(no title)
ftaghn | 2 years ago
But has no qualm with constantly refactoring the kernel side of the coin for the most minor of reasons, which causes endless trouble when it comes to supporting out of tree drivers and is the true reason why Android will never be able to provide long term support. SOC manufacturers are not interested in the churn involved in updating their drivers to support the newer kernels that come with new android versions. Most often, it's because they want to keep their driver proprietary, but it is not the only reason, there is a cold hard truth about the nature of the market: new phones are released at a high cadence, while the process of mainlining a driver into upstream linux kernel is arduous, depending on the attitudes of kernel maintainers, truly painful, and no company out there could see any value in waiting for this process to end before releasing their hardware onto the market. Since they're already going to make it out of tree and release it as is, why would they bother? a year later, they'll repeat this process again, and again. Then Android updates, and the devices are obsoleted.

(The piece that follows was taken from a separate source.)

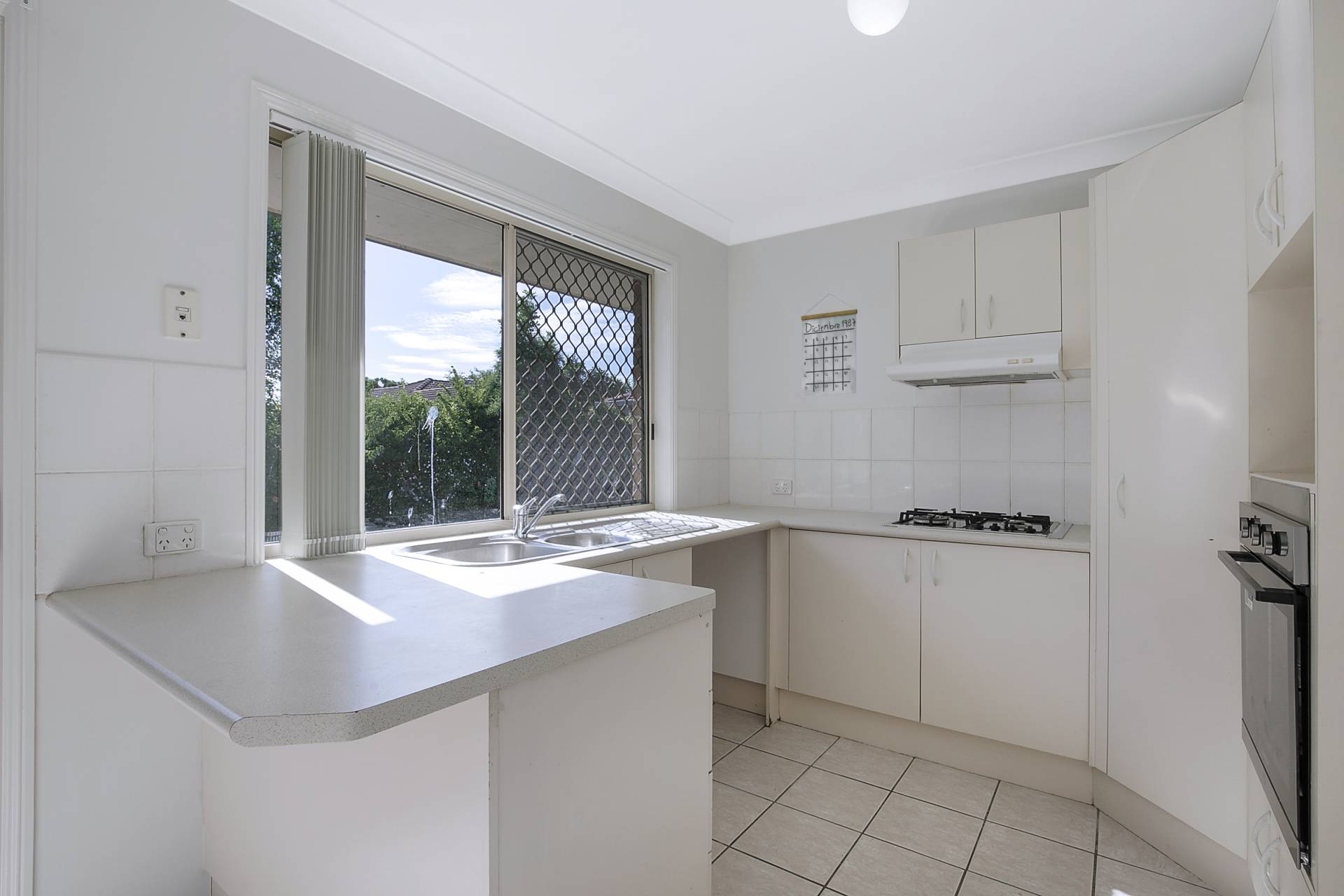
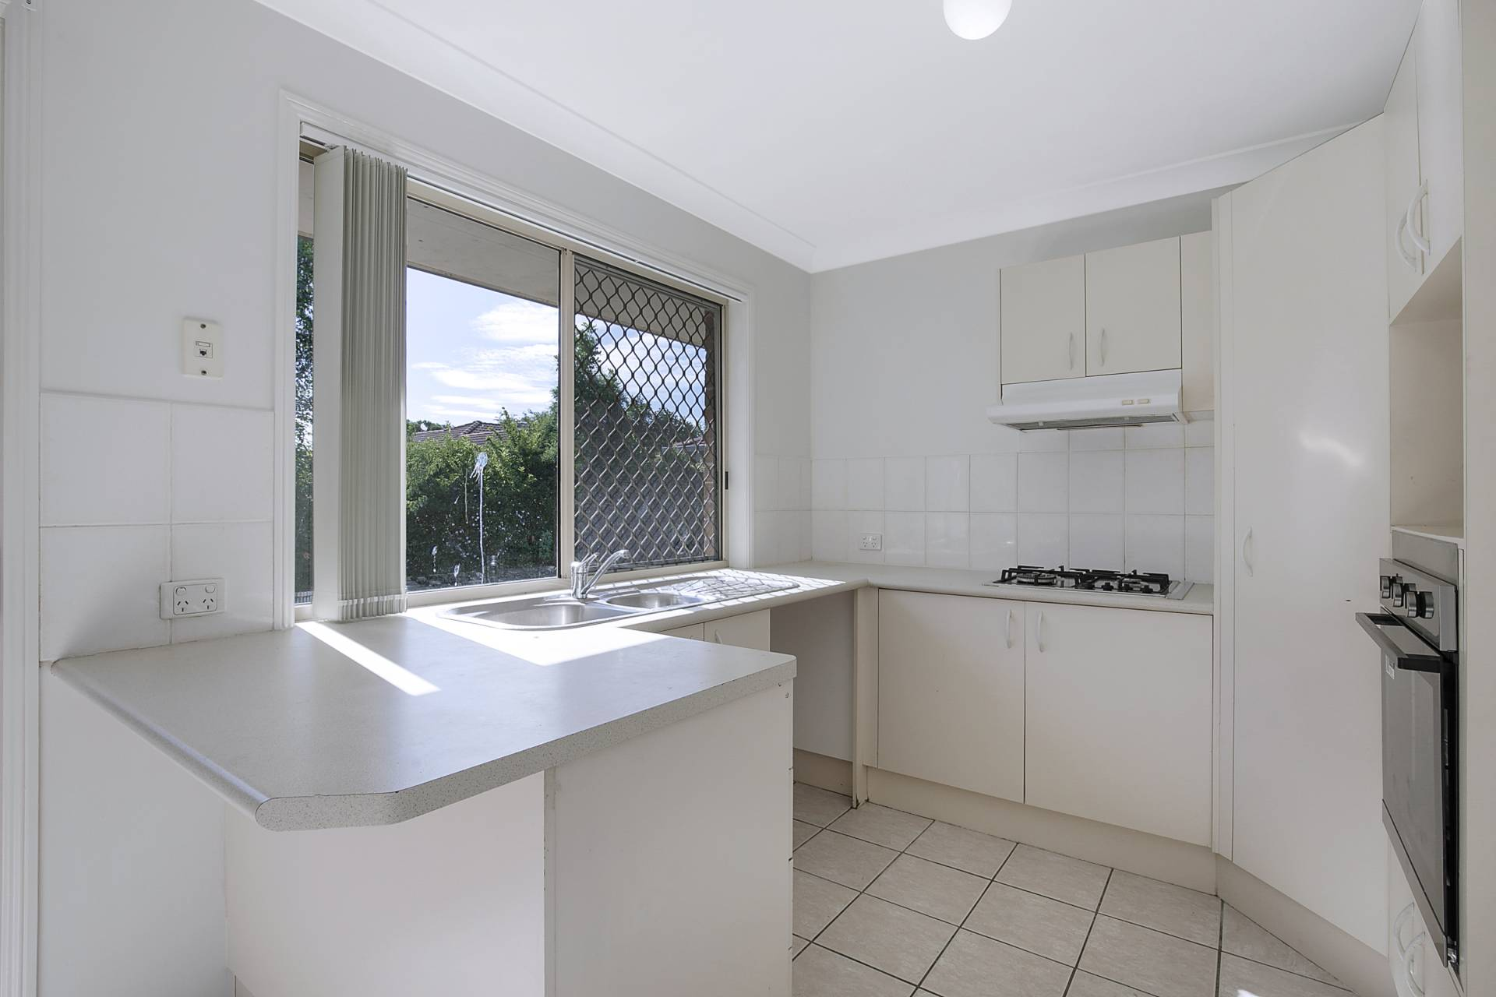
- calendar [800,293,858,397]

On the other hand, you can install the latest GPU driver on Windows 10 just fine, and it is the same driver as the one on 11. Windows doesn't constantly break your not-maintained-by-microsoft drivers with newer versions of their kernel.
rstat1|2 years ago
>>you can install the latest GPU driver on Windows 10 just fine, and it is the same driver as the one on 11
MS is certainly well known for breaking Windows drivers across major releases. The only reason that Win10 and 11 driver is the same is because Win10 and 11 are more or less the same thing.
kmeisthax|2 years ago
[0] https://learn.microsoft.com/en-us/windows-hardware/drivers/d...
[1] A year afterwards of trying to convince people that Vista was good now (which it was), Microsoft threw up their hands and released Windows 7.
Dalewyn|2 years ago
Not quite accurate, it depends on whether a new version of Windows has a significantly newer kernel.
Windows 2000 and Windows XP (and all its derivatives) share the NT5.x kernel, and thus drivers for any of them generally work in the others. Likewise Windows Vista/7/8/8.1 which all share the NT6.x kernel, and Windows 10 and 11 which share the NT10.0 kernel.